È il momento del bilancio finale sulla fertilità maschile

Alla fine delle indagini, l’urologo, dovrebbe essere in grado di chiarire le idee sia per quanto riguarda la diagnosi, sia per quanto concerne la possibilità di trattamento. Si dovrebbe poter dire: non c’è bisogno di una terapia, non è possibile una terapia, si può usare una terapia specifica, si può usare una terapia generica. Si potrà rispondere al quesito: in quale misura esiste un disturbo nella formazione degli spermatozoi e, se questo è il caso, di che genere si tratta? Sulla base dei risultati di queste analisi si può in molti casi proporre una terapia che possa migliorare la qualità della spermatogenesi, ma non ristabilire la normalità in caso di severa alterazione dello spermiogramma. Mi preme però sin d’ora sottolineare che, così come non è auspicabile che il ginecologo faccia prendere una scorciatoia alle pazienti con problemi d'infertilità indirizzandole verso una fecondazione assistita (a meno che non si tratti di un desiderio espresso della coppia stessa), senza aver fatto una diagnosi, né tentato una terapia, altrettanto sconsigliato che l’andrologo, impegni il suo paziente in trattamenti lunghissimi senza grandi risultati alla fine della terapia.

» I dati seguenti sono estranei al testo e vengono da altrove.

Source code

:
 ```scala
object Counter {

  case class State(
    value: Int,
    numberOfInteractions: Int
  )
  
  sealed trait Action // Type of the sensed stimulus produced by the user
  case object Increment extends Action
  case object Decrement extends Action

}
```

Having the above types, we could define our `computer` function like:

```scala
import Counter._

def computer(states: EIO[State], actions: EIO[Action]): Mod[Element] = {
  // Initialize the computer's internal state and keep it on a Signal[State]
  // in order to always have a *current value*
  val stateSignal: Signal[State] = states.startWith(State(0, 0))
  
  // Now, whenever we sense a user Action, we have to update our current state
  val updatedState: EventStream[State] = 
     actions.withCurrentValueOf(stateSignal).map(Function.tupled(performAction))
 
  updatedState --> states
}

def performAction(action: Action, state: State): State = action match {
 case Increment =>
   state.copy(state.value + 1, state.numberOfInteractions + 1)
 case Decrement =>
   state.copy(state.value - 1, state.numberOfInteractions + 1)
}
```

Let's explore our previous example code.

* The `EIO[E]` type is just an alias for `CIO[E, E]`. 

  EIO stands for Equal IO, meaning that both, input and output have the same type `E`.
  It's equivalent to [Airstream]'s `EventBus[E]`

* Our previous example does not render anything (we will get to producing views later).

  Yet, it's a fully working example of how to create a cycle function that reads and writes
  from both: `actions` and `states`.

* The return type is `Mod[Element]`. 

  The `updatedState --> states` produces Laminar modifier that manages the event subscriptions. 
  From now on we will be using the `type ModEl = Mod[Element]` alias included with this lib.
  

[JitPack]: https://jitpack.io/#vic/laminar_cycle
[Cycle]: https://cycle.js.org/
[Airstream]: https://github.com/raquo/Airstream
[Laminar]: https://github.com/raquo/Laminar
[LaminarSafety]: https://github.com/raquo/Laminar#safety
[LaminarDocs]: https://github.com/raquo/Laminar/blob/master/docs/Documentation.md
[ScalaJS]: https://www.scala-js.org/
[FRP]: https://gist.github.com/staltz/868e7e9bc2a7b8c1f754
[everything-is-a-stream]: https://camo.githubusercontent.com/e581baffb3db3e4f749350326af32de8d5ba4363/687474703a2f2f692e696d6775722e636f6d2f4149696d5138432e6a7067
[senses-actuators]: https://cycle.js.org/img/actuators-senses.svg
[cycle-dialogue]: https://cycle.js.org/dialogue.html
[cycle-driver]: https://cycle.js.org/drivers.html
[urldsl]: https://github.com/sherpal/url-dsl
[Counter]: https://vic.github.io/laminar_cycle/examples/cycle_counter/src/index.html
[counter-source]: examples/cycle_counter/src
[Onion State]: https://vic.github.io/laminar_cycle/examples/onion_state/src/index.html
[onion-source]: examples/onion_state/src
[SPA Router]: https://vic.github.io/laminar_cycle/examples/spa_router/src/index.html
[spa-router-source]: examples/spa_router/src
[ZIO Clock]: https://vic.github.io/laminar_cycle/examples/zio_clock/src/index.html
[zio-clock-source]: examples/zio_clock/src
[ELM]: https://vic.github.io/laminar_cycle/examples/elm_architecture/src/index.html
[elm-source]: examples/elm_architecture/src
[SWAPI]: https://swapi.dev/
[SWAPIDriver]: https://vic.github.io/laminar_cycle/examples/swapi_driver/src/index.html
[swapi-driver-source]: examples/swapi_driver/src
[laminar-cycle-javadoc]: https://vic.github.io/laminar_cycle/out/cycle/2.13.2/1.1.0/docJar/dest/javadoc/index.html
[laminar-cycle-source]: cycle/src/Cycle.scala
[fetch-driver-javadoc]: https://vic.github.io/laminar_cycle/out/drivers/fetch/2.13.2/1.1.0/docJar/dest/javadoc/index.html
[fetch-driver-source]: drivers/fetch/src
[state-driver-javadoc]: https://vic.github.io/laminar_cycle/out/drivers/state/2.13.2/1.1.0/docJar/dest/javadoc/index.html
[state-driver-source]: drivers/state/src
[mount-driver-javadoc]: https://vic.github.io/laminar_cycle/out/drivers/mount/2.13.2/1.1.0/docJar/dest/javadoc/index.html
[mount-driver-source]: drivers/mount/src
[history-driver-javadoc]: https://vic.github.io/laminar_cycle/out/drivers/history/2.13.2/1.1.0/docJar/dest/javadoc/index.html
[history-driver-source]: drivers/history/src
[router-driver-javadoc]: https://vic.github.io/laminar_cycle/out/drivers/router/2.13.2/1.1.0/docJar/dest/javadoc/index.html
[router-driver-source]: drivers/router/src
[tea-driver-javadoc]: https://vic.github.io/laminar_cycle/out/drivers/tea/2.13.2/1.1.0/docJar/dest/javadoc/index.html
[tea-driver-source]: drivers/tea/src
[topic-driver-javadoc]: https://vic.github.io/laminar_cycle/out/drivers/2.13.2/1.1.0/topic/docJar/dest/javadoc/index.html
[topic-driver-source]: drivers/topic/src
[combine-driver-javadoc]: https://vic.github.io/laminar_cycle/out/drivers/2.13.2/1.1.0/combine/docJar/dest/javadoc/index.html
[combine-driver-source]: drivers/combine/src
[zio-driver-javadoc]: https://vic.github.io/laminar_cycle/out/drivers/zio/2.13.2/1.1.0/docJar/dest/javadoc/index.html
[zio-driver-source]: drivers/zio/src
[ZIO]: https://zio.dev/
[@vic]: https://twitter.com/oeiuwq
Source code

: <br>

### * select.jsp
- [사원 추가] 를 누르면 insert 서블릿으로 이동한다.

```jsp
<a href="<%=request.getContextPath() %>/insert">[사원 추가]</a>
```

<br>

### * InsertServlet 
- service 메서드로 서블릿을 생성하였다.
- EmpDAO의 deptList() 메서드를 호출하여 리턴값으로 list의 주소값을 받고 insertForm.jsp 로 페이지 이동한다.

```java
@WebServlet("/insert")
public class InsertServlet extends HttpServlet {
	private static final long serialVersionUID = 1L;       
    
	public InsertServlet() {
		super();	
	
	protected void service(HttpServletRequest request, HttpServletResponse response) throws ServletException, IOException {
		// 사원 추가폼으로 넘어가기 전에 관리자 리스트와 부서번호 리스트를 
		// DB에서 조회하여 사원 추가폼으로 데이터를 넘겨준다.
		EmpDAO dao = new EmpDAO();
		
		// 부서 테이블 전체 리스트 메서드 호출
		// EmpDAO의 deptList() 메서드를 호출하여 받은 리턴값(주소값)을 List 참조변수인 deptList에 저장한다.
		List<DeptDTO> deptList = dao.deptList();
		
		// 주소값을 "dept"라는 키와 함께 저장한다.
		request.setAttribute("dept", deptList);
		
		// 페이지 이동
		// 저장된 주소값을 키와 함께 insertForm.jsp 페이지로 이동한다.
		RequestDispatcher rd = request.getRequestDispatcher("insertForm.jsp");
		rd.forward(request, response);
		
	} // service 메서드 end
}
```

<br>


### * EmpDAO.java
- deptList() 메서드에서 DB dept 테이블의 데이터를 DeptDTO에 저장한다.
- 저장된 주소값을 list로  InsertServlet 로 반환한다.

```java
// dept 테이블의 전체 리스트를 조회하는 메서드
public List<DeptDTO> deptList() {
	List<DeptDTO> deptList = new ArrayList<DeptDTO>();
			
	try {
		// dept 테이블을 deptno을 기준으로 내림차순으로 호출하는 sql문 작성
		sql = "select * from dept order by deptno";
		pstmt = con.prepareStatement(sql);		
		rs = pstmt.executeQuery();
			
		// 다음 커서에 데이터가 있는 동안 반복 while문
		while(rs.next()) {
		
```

Di fatto, nell’attesa di risultati che non arrivano, è la sua partner che vede diminuire il potenziale fertile (l'età biologica dell'ovaio conta) e la probabilità di successo al momento in cui deciderà a sottoporsi ad una fecondazione assistita. Insomma andrologo e ginecologo si occupano della fertilità della coppia e debbono operare affinché la coppia possa vedere realizzato il suo sogno senza dover passare attraverso i due estremi. Quindi né la fecondazione in vitro subito, né la lunga attesa sono una soluzione e come sempre l'equilibrio sta tra questi due estremi . Sappiamo che ogni coppia è singola e può situârsi tra quesi due estremi.